Military in the media

Representations of the military in the media date from the beginnings of recorded history and since that time soldiers and armies have featured widely in popular culture. In addition to the countless images of military leaders in heroic poses from antiquity, they have been an enduring source of inspiration in war literature. Not all of this has been entirely complementary and the military have been lampooned or ridiculed as often as they have been idolized. The classical Greek writer Aristophanes, devoted an entire comedy, the Lysistrata, to a strike organised by military wives where they withhold sex from their husbands to prevent them from going to war.

In Medieval Europe, tales of knighthood and chivalry, the officer class of the period, captured the popular imagination. Writers and poets like Taliesin, Chrétien de Troyes and Thomas Malory wrote tales of derring-do featuring Arthur, Guinevere, Lancelot and Galahad. Even in the 21st century, books and films about the Arthurian legend and the Holy Grail continuing to appear.

A century or so later, in the hands of writers such as Jean Froissart, Miguel de Cervantes and William Shakespeare, the fictional knight Tirant lo Blanch and the real-life condottieri John Hawkwood would be juxtaposed against the fantastical Don Quixote and the carousing Sir John Falstaff. In just one play, Henry V, Shakespeare provides a whole range of military characters, from cool-headed and clear-sighted generals, to captains, and common soldiery.

The rapid growth of movable type in the late 16th and early 17th centuries saw an upsurge in private publication. Political pamphlets became popular, often lampooning military leaders for political purposes. A pamphlet directed against Prince Rupert of the Rhine is a typical example. During the 19th century, irreverence towards authority was at its height and for every elegant military gentleman painted by the master-portraitists of the European courts for example, Gainsborough, Goya and Reynolds, there are the sometimes affectionate and sometimes savage caricatures of Rowland and Hogarth.

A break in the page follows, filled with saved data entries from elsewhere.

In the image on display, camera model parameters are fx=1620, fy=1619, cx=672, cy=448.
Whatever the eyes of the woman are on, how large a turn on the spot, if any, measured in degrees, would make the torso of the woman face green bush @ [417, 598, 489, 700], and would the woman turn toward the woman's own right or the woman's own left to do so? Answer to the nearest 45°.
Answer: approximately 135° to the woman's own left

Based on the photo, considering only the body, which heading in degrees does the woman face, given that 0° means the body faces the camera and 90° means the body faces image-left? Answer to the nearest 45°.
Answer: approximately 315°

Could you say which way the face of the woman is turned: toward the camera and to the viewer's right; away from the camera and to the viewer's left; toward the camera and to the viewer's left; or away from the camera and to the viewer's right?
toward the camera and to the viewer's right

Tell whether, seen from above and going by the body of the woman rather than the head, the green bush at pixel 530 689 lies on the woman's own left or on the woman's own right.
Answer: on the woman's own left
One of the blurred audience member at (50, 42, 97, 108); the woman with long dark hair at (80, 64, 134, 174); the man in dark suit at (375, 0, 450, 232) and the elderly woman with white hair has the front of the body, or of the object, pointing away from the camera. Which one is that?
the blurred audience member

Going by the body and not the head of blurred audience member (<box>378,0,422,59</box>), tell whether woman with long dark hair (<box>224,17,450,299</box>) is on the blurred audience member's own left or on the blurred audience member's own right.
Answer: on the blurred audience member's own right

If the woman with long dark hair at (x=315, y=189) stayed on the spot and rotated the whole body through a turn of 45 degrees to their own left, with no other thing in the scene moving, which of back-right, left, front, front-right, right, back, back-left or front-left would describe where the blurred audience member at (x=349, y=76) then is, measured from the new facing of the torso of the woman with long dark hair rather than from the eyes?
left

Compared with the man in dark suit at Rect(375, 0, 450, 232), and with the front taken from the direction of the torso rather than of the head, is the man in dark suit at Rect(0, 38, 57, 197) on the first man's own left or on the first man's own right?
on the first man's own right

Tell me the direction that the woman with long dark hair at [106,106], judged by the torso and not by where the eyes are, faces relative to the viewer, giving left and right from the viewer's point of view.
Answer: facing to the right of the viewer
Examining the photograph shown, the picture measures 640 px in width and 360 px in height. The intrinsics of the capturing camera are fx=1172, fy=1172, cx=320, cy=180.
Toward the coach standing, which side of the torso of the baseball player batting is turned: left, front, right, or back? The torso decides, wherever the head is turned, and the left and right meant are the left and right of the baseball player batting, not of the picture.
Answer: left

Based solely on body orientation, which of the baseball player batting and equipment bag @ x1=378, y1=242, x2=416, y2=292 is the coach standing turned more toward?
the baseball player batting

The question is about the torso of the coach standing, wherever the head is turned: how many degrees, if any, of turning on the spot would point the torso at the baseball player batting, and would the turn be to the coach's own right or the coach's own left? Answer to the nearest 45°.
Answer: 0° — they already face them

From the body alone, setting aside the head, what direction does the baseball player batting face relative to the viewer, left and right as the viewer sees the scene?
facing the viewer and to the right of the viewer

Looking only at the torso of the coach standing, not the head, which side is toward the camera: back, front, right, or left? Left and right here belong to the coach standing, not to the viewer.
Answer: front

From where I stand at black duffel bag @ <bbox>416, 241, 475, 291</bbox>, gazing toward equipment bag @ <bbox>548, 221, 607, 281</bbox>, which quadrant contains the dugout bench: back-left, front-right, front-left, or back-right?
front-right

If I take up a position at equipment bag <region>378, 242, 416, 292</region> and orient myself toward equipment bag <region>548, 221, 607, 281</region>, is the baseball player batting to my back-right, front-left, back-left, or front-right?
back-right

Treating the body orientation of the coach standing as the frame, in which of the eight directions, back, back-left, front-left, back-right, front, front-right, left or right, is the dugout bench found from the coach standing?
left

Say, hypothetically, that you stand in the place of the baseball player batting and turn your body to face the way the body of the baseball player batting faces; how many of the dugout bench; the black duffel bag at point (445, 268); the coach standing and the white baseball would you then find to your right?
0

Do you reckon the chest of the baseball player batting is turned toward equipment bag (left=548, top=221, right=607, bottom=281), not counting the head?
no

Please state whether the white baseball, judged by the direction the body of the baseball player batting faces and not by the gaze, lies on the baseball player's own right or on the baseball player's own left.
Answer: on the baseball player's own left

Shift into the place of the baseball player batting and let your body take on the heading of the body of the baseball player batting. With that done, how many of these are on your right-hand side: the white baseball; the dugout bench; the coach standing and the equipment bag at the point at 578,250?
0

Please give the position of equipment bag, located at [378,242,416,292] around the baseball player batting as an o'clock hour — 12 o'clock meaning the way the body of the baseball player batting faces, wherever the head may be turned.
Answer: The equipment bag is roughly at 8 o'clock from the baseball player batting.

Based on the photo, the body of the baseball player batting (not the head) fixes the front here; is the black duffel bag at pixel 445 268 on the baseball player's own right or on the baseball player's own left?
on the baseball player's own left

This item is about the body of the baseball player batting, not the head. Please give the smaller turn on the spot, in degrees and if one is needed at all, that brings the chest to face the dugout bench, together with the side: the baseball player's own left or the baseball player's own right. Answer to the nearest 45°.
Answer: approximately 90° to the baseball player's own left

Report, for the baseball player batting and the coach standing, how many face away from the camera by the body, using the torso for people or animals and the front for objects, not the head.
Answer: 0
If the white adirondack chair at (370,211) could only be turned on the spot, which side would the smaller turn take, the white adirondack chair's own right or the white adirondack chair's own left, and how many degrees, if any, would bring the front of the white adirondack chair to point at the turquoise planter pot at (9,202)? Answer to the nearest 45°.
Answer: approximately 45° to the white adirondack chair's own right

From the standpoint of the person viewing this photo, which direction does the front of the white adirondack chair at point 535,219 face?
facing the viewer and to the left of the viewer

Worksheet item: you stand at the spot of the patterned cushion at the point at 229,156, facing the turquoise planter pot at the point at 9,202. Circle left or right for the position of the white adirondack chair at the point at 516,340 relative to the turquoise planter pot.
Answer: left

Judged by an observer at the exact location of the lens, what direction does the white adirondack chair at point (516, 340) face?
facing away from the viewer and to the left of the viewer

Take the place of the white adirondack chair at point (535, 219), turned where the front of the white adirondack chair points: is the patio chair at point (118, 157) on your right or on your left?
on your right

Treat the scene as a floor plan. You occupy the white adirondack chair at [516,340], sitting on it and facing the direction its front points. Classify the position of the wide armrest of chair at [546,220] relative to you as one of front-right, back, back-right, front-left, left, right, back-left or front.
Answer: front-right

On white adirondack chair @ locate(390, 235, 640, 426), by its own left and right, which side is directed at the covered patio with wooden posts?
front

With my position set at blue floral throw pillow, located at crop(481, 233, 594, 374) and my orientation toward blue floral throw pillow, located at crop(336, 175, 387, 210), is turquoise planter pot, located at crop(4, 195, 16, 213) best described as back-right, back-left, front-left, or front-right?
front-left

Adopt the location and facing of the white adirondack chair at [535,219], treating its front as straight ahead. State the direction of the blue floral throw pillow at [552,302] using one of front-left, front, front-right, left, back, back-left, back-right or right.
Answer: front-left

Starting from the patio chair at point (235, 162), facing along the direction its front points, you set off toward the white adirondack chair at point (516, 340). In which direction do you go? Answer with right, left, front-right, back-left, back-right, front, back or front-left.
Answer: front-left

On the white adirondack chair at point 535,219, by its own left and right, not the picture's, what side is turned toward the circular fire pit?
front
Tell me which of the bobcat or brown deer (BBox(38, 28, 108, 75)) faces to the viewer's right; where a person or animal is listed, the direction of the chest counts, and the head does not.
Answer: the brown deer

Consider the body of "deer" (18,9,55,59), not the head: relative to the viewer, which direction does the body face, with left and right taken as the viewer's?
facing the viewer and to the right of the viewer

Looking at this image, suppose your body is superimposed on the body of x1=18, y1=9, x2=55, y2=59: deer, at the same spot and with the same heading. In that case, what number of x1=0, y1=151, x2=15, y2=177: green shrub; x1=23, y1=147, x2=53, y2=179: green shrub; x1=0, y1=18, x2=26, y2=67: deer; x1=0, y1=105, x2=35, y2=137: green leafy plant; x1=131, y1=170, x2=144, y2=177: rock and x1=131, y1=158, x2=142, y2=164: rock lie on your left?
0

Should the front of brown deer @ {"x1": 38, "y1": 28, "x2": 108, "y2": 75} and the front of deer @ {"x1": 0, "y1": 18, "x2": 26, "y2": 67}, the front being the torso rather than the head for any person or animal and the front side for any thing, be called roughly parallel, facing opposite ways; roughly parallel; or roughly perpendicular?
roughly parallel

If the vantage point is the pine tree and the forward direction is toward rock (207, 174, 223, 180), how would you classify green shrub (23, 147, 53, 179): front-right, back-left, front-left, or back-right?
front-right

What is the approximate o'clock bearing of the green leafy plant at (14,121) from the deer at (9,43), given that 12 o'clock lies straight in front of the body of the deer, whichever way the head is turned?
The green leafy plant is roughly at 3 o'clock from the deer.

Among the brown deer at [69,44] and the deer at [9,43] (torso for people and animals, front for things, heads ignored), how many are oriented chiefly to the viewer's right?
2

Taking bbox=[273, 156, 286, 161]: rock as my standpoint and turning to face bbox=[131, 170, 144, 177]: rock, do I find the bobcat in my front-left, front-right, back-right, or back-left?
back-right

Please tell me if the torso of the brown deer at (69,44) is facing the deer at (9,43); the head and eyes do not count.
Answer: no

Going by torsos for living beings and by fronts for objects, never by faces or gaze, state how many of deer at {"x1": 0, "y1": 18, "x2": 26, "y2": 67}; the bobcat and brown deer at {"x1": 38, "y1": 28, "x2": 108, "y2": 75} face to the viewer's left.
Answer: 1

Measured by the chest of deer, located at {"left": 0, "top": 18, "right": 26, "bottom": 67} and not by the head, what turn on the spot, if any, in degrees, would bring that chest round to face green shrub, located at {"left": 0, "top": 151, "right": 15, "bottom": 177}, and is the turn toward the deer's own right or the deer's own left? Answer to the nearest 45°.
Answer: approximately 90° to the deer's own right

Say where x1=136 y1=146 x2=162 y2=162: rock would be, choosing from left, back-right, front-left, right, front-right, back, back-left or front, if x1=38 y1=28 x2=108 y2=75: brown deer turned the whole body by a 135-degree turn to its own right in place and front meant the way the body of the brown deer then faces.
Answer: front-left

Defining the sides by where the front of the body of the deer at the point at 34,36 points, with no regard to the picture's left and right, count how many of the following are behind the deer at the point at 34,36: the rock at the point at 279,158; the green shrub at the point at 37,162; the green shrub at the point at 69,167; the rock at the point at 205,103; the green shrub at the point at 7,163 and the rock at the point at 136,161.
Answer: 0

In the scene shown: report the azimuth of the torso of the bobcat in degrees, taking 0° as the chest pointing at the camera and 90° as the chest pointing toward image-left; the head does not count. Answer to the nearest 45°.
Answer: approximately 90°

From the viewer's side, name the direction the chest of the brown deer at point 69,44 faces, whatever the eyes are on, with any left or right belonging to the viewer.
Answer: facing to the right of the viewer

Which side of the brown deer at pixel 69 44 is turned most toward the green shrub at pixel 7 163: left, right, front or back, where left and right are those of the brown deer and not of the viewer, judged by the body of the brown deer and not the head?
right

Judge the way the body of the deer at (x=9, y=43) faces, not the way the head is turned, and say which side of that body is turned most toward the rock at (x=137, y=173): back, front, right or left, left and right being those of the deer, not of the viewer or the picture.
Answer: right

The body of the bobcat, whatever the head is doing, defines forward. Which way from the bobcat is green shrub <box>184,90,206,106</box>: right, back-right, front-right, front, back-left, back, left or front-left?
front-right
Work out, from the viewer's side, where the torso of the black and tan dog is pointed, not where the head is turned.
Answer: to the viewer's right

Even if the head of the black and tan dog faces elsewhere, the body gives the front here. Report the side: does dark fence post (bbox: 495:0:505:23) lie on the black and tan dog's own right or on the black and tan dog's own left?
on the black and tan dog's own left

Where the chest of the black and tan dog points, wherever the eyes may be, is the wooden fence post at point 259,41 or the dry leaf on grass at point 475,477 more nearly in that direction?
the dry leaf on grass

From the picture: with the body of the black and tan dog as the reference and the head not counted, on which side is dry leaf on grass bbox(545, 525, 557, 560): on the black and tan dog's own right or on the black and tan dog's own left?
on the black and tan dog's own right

This continued in the 20th century, with publications like Punch in the British Empire and Le Père Duchesne in France, poking fun at the military establishment. This extended to media other print also. An enduring example is the Major-General's Song from the Gilbert and Sullivan light opera, The Pirates of Penzance, where a senior army officer is satirised for his enormous fund of irrelevant knowledge.

The increasing importance of cinema in the early 20th century provided a new platform for depictions of military subjects. During the First World War, although heavily censored, newsreels enabled those at home to see for themselves a heavily-sanitized version of life at the front line. About the same time, both pro-war and anti-war films came to the silver screen. One of the first films on military aviation, Hell's Angels broke all box office records on its release in 1929. Soon, war films of all types were showing throughout the world, notably those of Charlie Chaplin who actively promoted war bonds and voluntary enlistment.

The First World War was also responsible for a new kind of military depiction, through poetry. Hitherto, poetry had been used mostly to glorify or sanctify war. The Charge of the Light Brigade by Alfred, Lord Tennyson, with its galloping hoofbeat rhythm, is a prime late Victorian example of this, though Rudyard Kipling had written a scathing reply, The Last of the Light Brigade, criticising the poverty in which many Light Brigade veterans found themselves in old age. Instead, the new wave of poetry, from the war poets, was written from the point of view of the disenchanted trench soldier.

Leading war poets included: Siegfried Sassoon, Wilfred Owen, John McCrae, Rupert Brooke, Isaac Rosenberg and David Jones. A similar movement occurred in literature, producing a slew of novels on both sides of the Atlantic including notably All Quiet on the Western Front and Johnny Got His Gun. The 1963 English stage musical Oh, What a Lovely War! provided a satirical take on World War I, which was released in a cinematic version directed by Richard Attenborough in 1969.

The propaganda war that accompanied World War II invariably depicted the enemy in unflattering terms. Both the Soviet Union and Nazi Germany excelled in producing heroic images, placing their soldiers in a semi-mythical context. Examples of this exist not only in posters but also in the films of Leni Riefenstahl and Sergei Eisenstein.

Alongside this, World War II also inspired films as varied as The Bridge on the River Kwai, The Longest Day, Catch-22, Saving Private Ryan, and The Sea Shall Not Have Them. The next major event, the Korean War inspired a long-running television series M*A*S*H. With the Vietnam War, the tide of balance turned and its films, notably Apocalypse Now, Good Morning, Vietnam, Go Tell the Spartans and Born on the Fourth of July, have tended to contain critical messages.

There's even a nursery rhyme about war, The Grand Old Duke of York, ridiculing a general for his inability to command any further than marching his men up and down a hill. The huge number of songs focusing on war include And the Band Played Waltzing Matilda and Universal Soldier.

Although some groups engaged in combat, such as resistance movements, all refer to themselves using military terminology, notably "Army" or "Front", none have had the structure of a national military to justify the reference, and usually have had to rely on support of outside national militaries.